Another telling sign, and perhaps the ultimate cause of the mariners’ death, is contempt for the Inuit, whom they meet for the first time in Greenland. It has been argued in several histories that the sailors did not survive because they would not cooperate with the native people they met when they had abandoned ship, and there is plenty of evidence that they regarded the Inuit as racially inferior – as dirty (223) and child-like, in need of the civilizing influence of their Danish masters (237). Such an attitude is unlikely to have led to the crew’s trusting or seeking help from those whom it is known they encountered at the moment of greatest crisis. The north may have been new to white men, but it wasn’t to the Inuit, who knew how to survive.

Relic of the Franklin Expedition. — Facsimile of a Paper found by
Captain M'Clintock, RN, Commander of the Final Expedition
in Search of Sir John Franklin, on Prince of Wales Island.

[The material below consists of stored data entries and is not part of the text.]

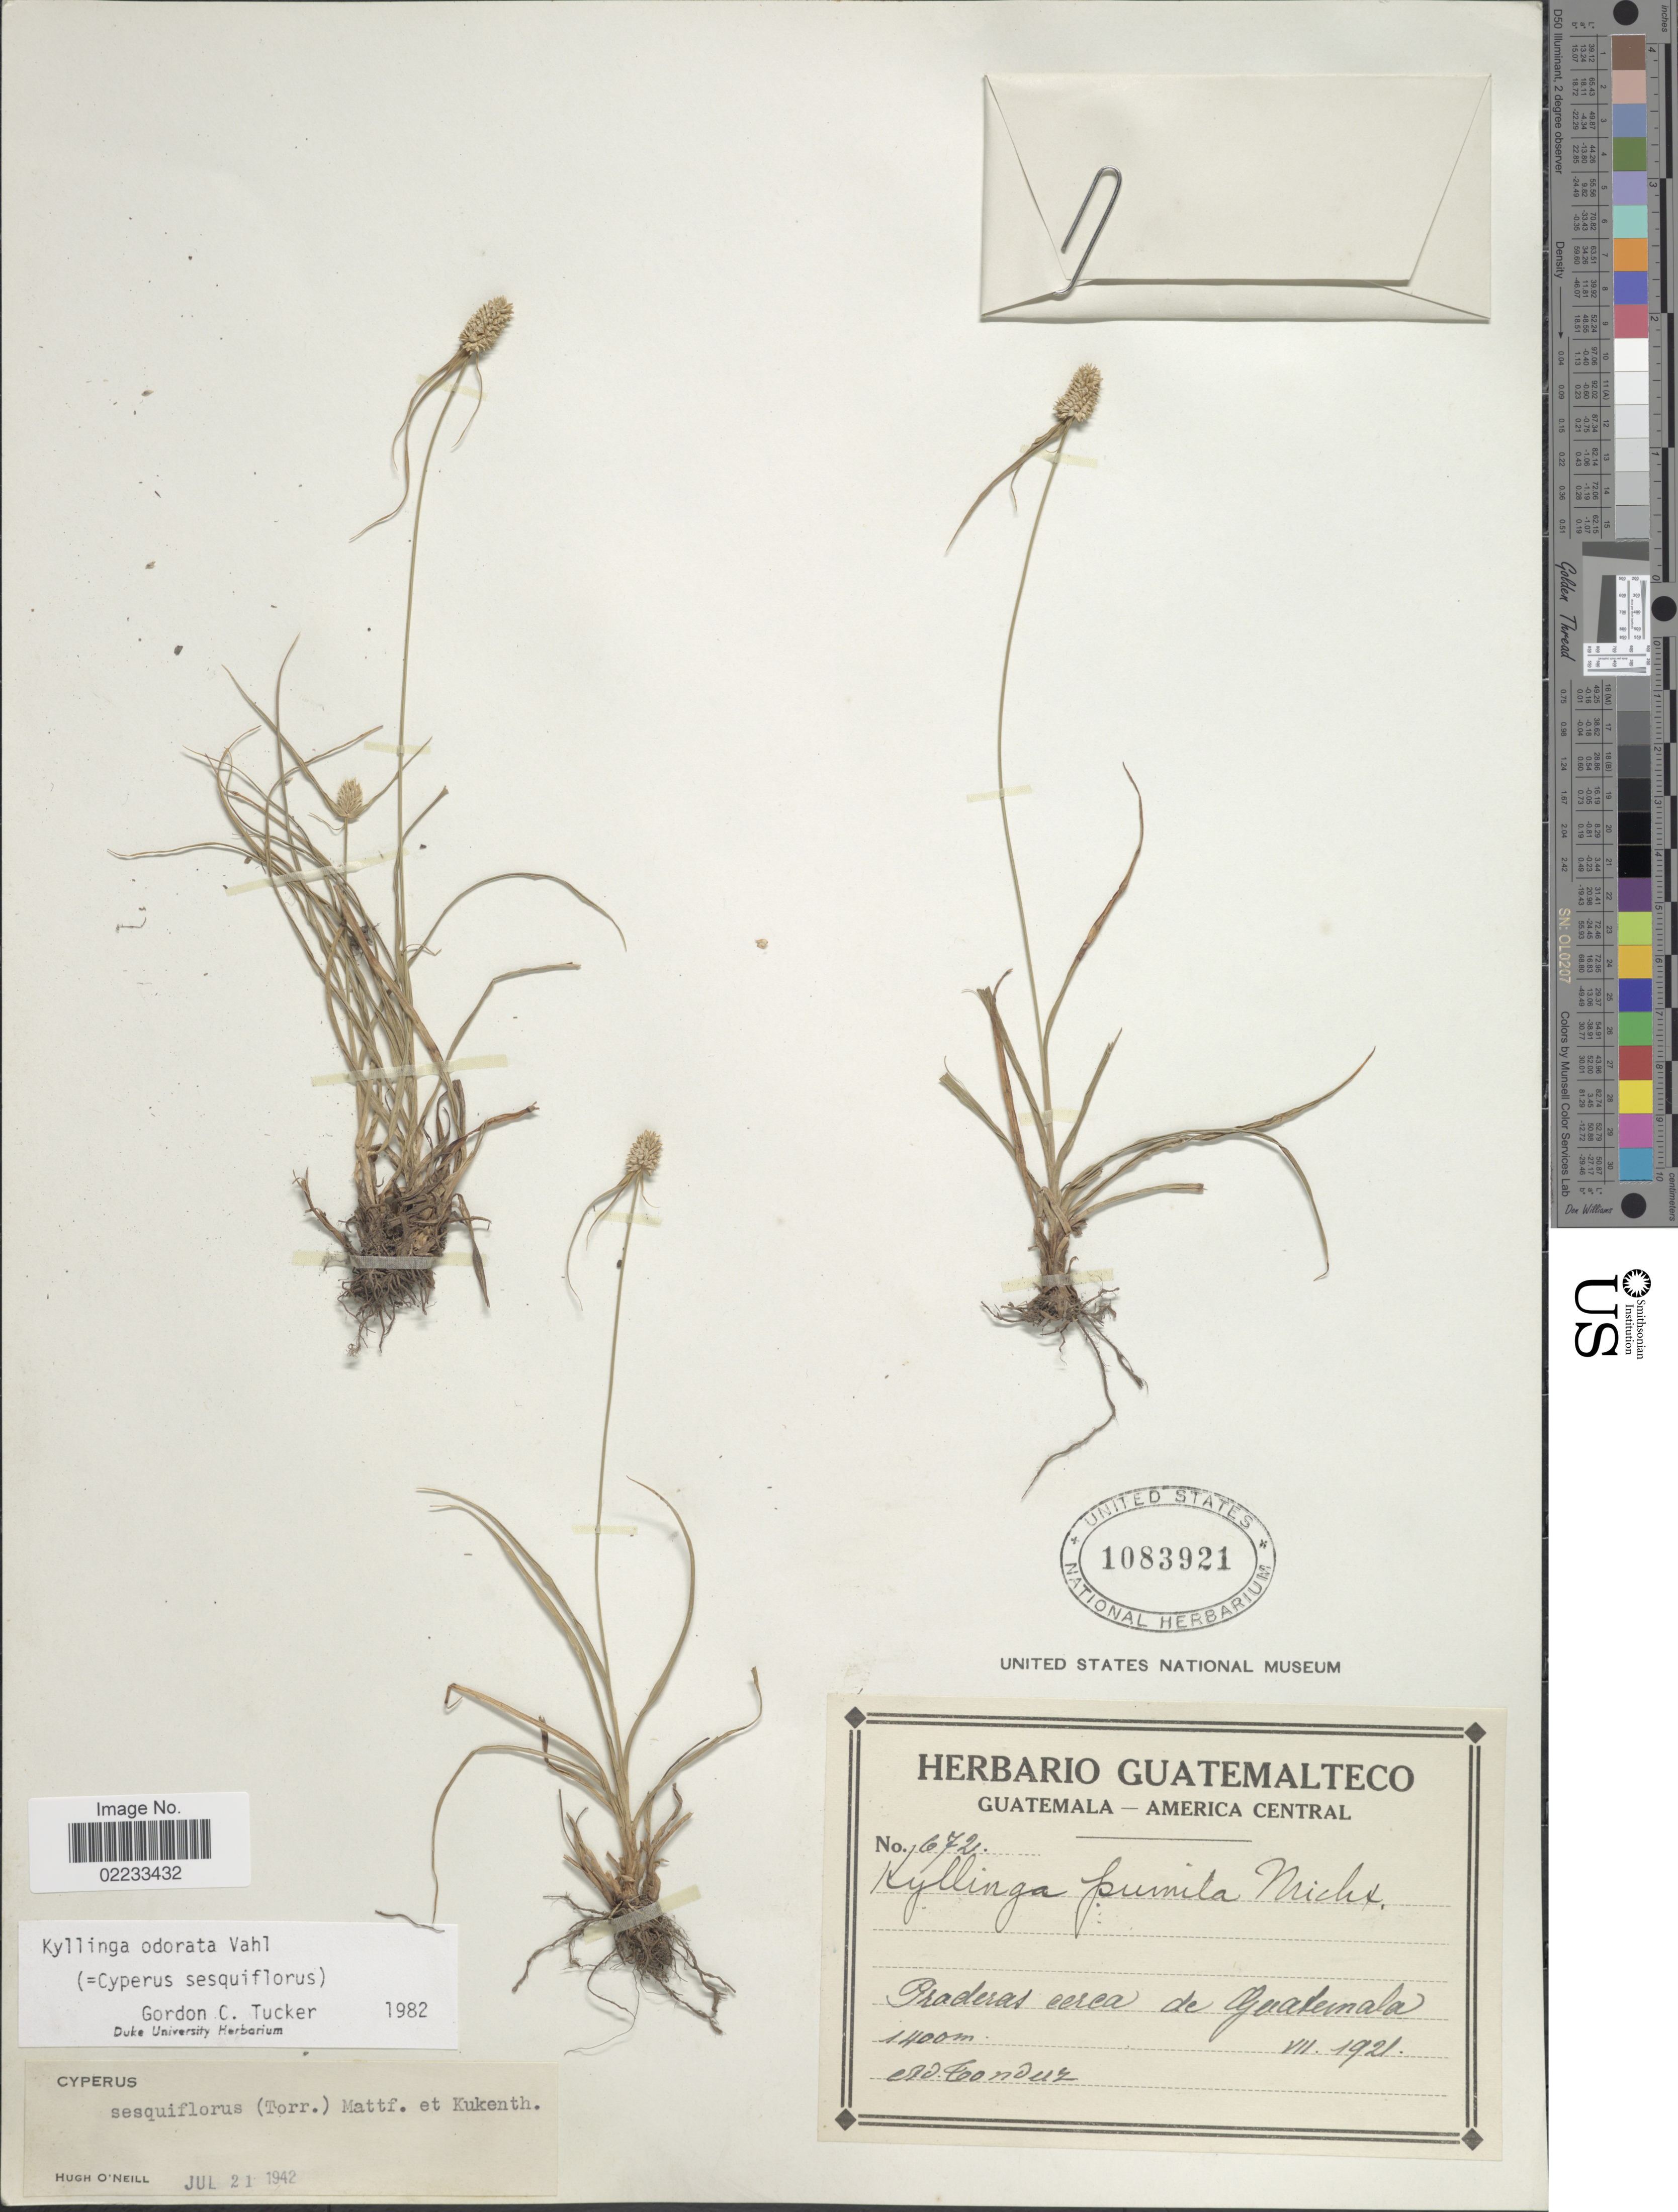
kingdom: Plantae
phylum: Tracheophyta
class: Liliopsida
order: Poales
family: Cyperaceae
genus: Cyperus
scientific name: Cyperus sesquiflorus subsp. sesquiflorus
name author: (Torr.) Mattf. & Kük.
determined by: Strong, M. T., (US), Smithsonian Institution - National Museum of Natural History (UNITED STATES)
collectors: A. Tonduz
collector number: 672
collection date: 1921-07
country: Guatemala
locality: Praderas cerca de Guatemala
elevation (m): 1400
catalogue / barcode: US 1083921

Of these issues we can only speculate, but May We be Spared to Meet on Earth certainly allows us to consider the personalities, attitudes, beliefs and situations of this courageous band of Britons. Although there are no direct editorial interventions – with original, often inaccurate spelling and punctuation being preserved to indicate differences of class and education – navigation of the material is facilitated by a general introduction, by introductory essays for each of sections, and by chronologies, detailed notes, maps, illustrations, and informative appendices. These contain wide-ranging and meticulously researched information, written with clarity and directness. My only slight cavil is the omission of the famous photographs of the main players; it would have been instructive to see the faces of the characters whose inner thoughts are so touchingly revealed. Nevertheless this is an exemplary book of dedicated scholarship and learning, presenting its startling material in an accessible form. Its contribution to study of the Franklin Expedition is highly significant, and it will undoubtedly be the cornerstone of all future writing and research on this most tragic and fascinating of polar explorations.

Bibliography

[Book under review] May We Be Spared to Meet on Earth: Letters of the Lost Franklin Arctic Expedition. Edited by Russell A. Potter, Regina Koellner, Peter Carney, and Mary Williamson, with a Foreword by Michael Palin. Montreal & Kingston: McGill University Press, 2022. 481 pp. ISBN978-0-2280-1139-2. £25.77.